Car, au fond, c’est le principe même de favoriser l’apprentissage de l’anglais, comme seconde langue, qui passe mal chez certains. C’est stupide.
Nous en avons eu une désolante illustration lorsque la chef du Parti québécois, Pauline Marois, a déclaré en février que c’est en concentrant l’apprentissage de l’anglais à la fin du primaire que davantage de Québécois auront la chance de devenir bilingues. Elle a été brocardée.
Comment de supermilitants péquistes ont-ils pu, à ce moment-là, s’insurger contre le fait que le plus de Québécois possible puissent maîtriser l’anglais quand eux-mêmes ont ce privilège?
Pensons aux emplois et à la mobilité que procure l’apprentissage d’une seconde et même d’une troisième langue.
S’il existe un scandale aujourd’hui, il réside dans le fait que ce sont les enfants dont les parents ont les capacités financières de les envoyer dans de coûteux camps de vacances aux États-Unis, dans le reste du Canada ou ailleurs qui bénéficieront de cet atout. Y a-t-il des élites qui veulent conserver leurs privilèges pour elles? On trouve toujours le meilleur et le pire dans ces congrès.

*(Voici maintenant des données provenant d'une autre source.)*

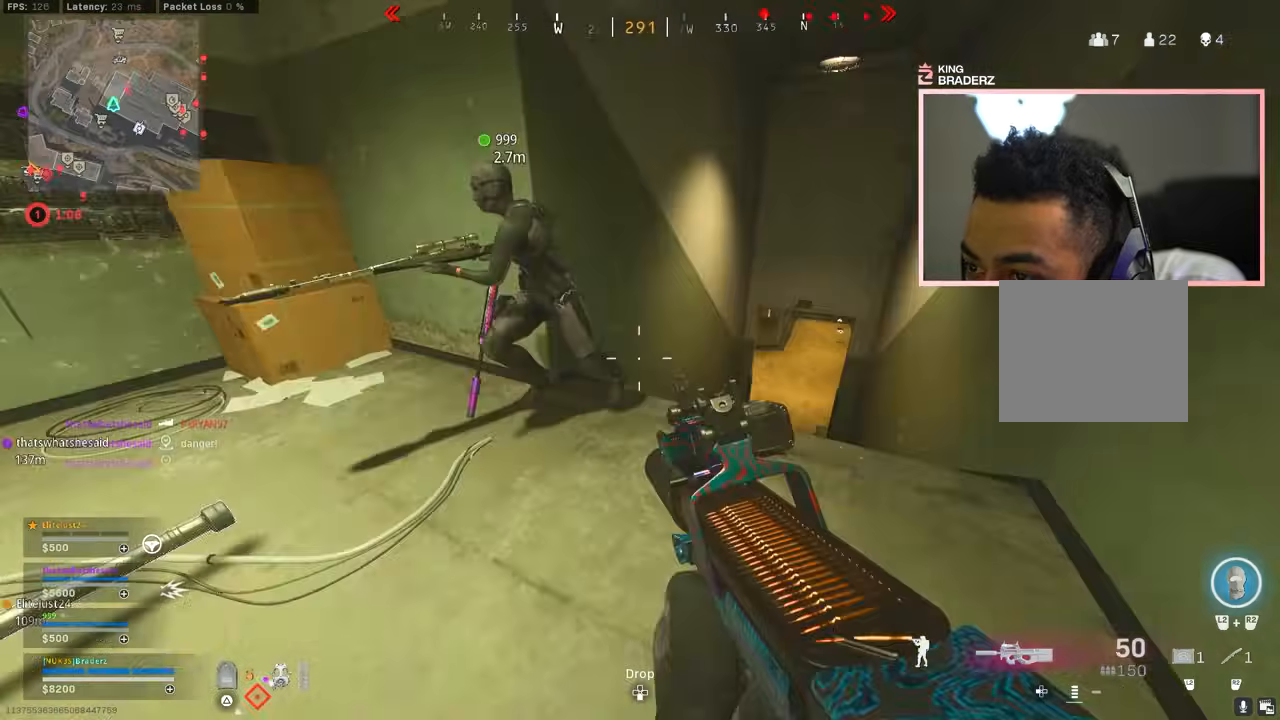
{"buttons": ["L3"], "left_stick": "up-left", "right_stick": "center", "events": [[134, "left_stick", "up-left"], [167, "right_stick", "center"], [217, "L3", "down"], [334, "L3", "up"], [467, "L3", "down"]]}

Le pire, cette année, chez les jeunes libéraux, découle de leurs hallucinations antisyndicales. Elles n’ont aucun sens. Ils oublient que le Québec n’a jamais connu une aussi longue paix sociale et syndicale. Se souviennent-ils des déboires éprouvés par le gouvernement Charest lorsqu’il a décidé de triturer l’article 45 du Code du travail par pure idéologie?
Si, par ailleurs, ils poussent le bouchon beaucoup trop loin en suggérant de tripler les droits de scolarité à l’université, leur proposition d’instaurer un impôt postuniversitaire n’est pas scandaleuse en soi — pour autant qu’un projet du genre s’accompagne d’une bonification du régime de prêts et bourses.
En dénonçant leurs vis-à-vis libéraux, les jeunes péquistes ont préféré faire comme si plusieurs d’entre eux n’avaient jamais soutenu de semblables propositions. Certains l’ont pourtant fait dès 1994... Non, cette idée n’est pas née en fin de semaine à Sherbrooke. Et elle ne disparaîtra pas de sitôt.